It has to do with special relativity. Essentially, it takes an infinite amount of energy to accelerate a massive particle to the speed of light.

“Why can’t” type questions aren’t very easy to answer. Why can’t I cast magic spells? Is something stopping me from doing it? Not really, it just doesn’t work. Try thinking about it in terms of what actually happens if you try. Then at least we’re describing a world we live in.

in special relativity, the velocity of a massive is no longer proportional to momentum/energy. to closer you get to the speed of light, the more energy you need to invest to raise the velocity for the same amount. the energy cost asymptotically grows to infinity as you get closer.
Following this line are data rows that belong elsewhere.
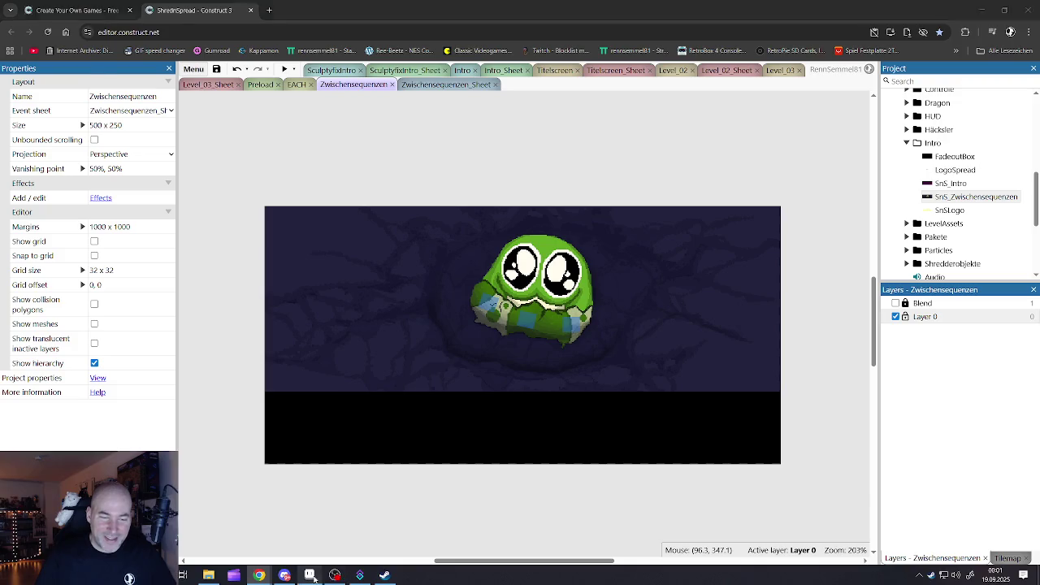
Scrub Aseprite frames 37 to 39, then save the Construct 3 project
mouse_move(557, 469)
left_mouse_down()
mouse_move(609, 469)
mouse_move(544, 468)
mouse_move(574, 466)
left_mouse_up()
left_click(977, 5)
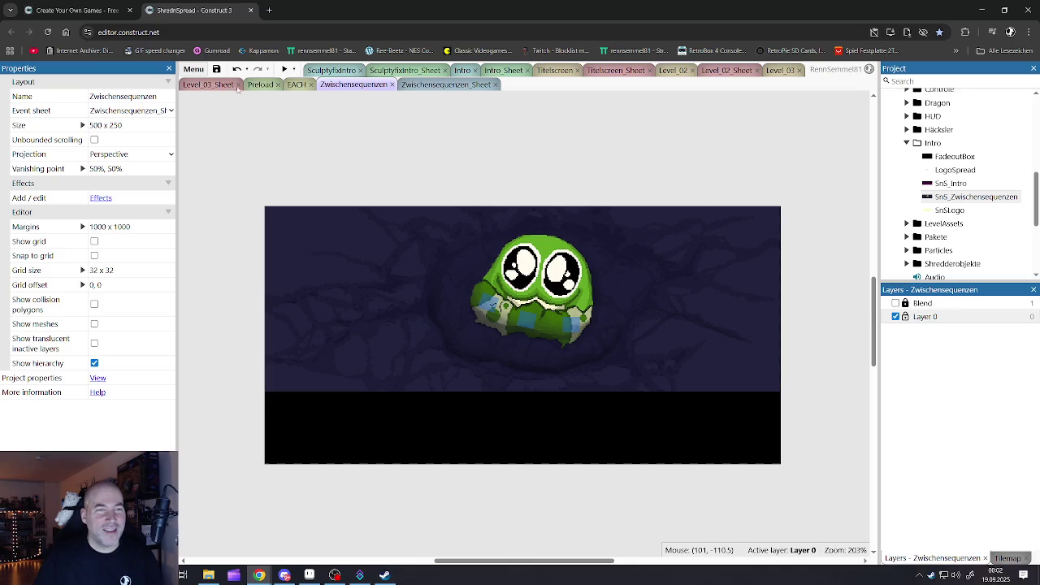
left_click(216, 68)
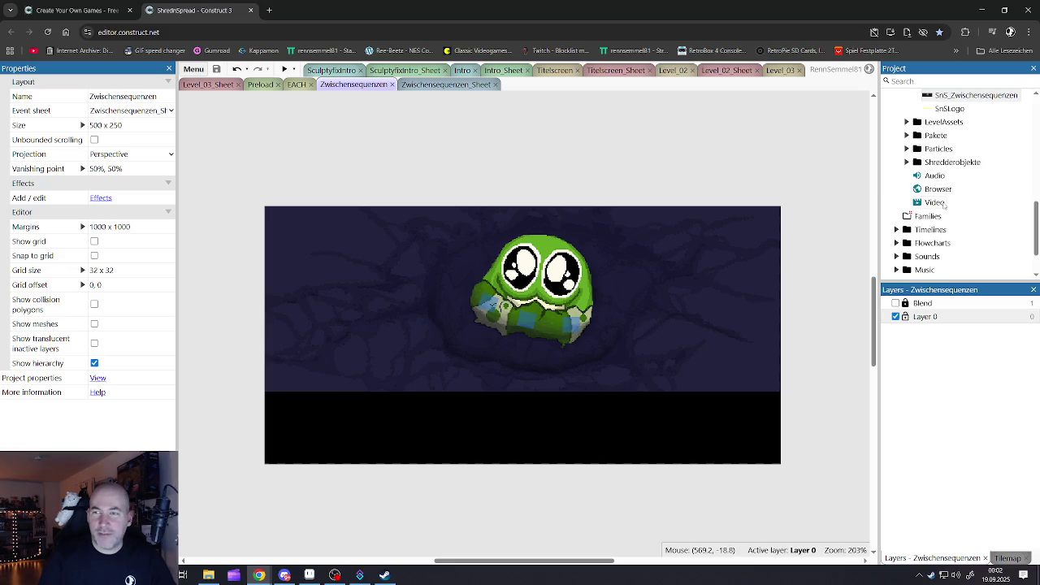
Scroll the project tree and expand the Particles folder
scroll(945, 205, "up", 3)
on the other side, a massless particle can only travel at the speed of light and no other speed, because it has no moment of inertia. even if it has almost no energy, the velocity is still constant.

The easiest answer I can think of –

What we used to “know” was when you push on something it moves faster, push on something twice as hard, it moves twice as fast. etc. It’s important to note that in this view 100% of the “push energy” goes into the moving energy.

What we now “know” is that not all the push energy goes into the moving energy. Some %, let’s say X% gets “absorbed” by the thing your pushing and turns into mass.

Making it harder, X isn’t even consistent. Basically the faster the thing is moving the bigger X is. So in our daily lives where we don’t see things moving especially fast X is basically 0.0000001%, even bullets are “slow” in this regard.

But if you took a bullet and just kept pushing and pushing and pushing eventually it’s moving fast enough where X is 1% or 5% or 20%.

So at those speeds not only is a lot of your push “disappearing” and not becoming moving energy, ALSO the object is getting *heavier* meaning your next push is going to have less of an effect anyway.

So it’s two exponential problems – Problem 1: eventually all of your push is getting absorbed as mass and none is going to actually making the thing move faster and Problem 2: your thing is getting infinitely heavy as well so pushing it gets even harder until it’s impossible.

E=(mc^2)/(1-(v^2/c^2))

Here’s the special relativity energy equation, which will Taylor expand giving E= mc^2 + 1/2 mv^2 + ……..

As v approaches c, the denominator of the fraction in the equation gets smaller. The energy keeps increasing such that you would need an infinite amount of energy to actually reach the speed of light.

We can even explain it with special relativity. It takes infinite energy to do.

The lorentz factor, γ = 1/sqrt(1-v^(2)/c^(2)) approaches infinity as v approaches 0.

From the relativistic kinetic energy and momentum equations, we can get the following

v=pc^(2)/E

If we take the complete form of E=mc^2 (accounting for momentum)

E^(2)=(mc^(2))^2 + (pc)^2

Combining these two equations gives us

v=pc/sqrt((mc)^2 + p^(2))

As we can see, only when m=0 does v=c, and this is true for any momentum.

The derivation is left as an exercise for the reader

Massive particles need infinity energy to travel at c, and massless particles must travel at c.